## What to work on
Leave out the pictures. Return every record otherwise untouched.

## Data for review
━━━━━━━━━━

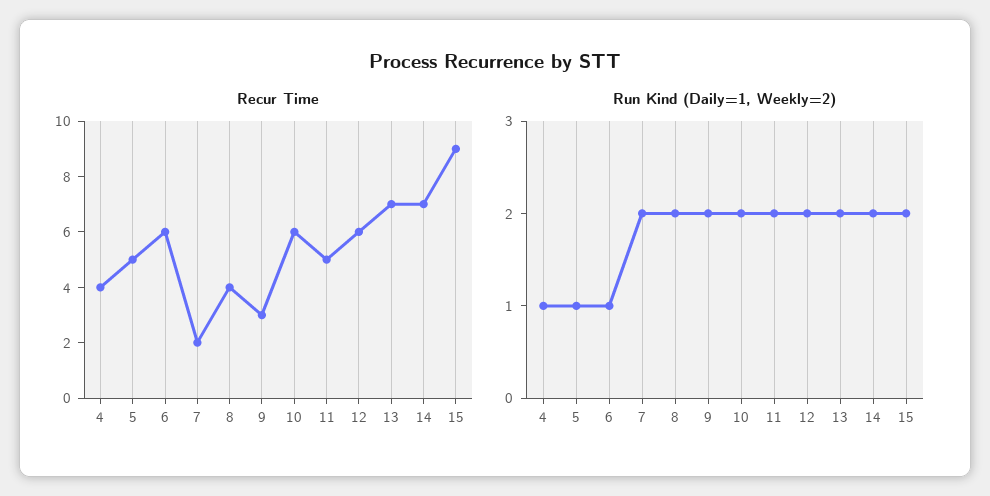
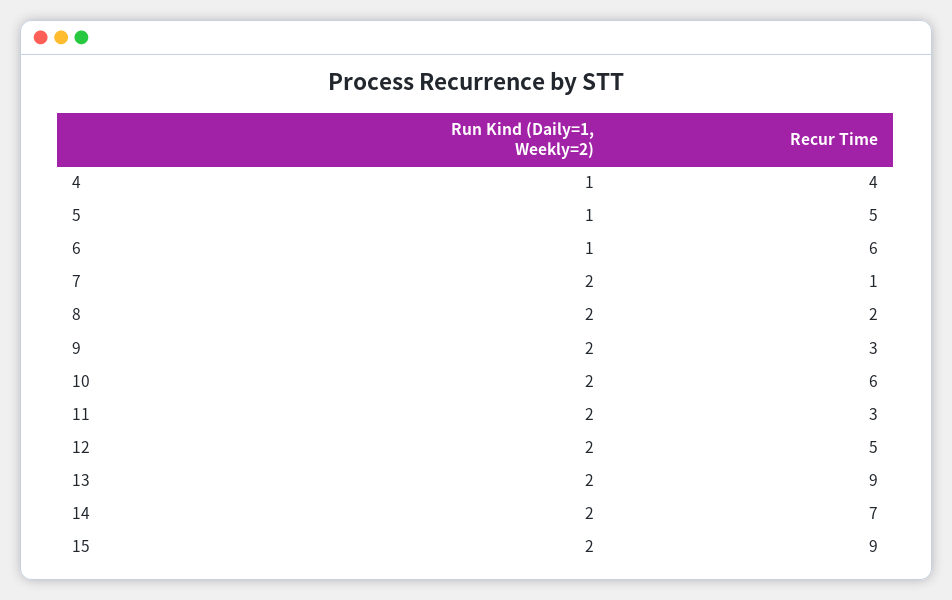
Recur Time, 7: 2 -> 1
Recur Time, 8: 4 -> 2
Recur Time, 11: 5 -> 3
Recur Time, 12: 6 -> 5
Recur Time, 13: 7 -> 9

━━━━━━━━━━

## Exercise solution
Recur Time, 7: 2 -> 1
Recur Time, 8: 4 -> 2
Recur Time, 11: 5 -> 3
Recur Time, 12: 6 -> 5
Recur Time, 13: 7 -> 9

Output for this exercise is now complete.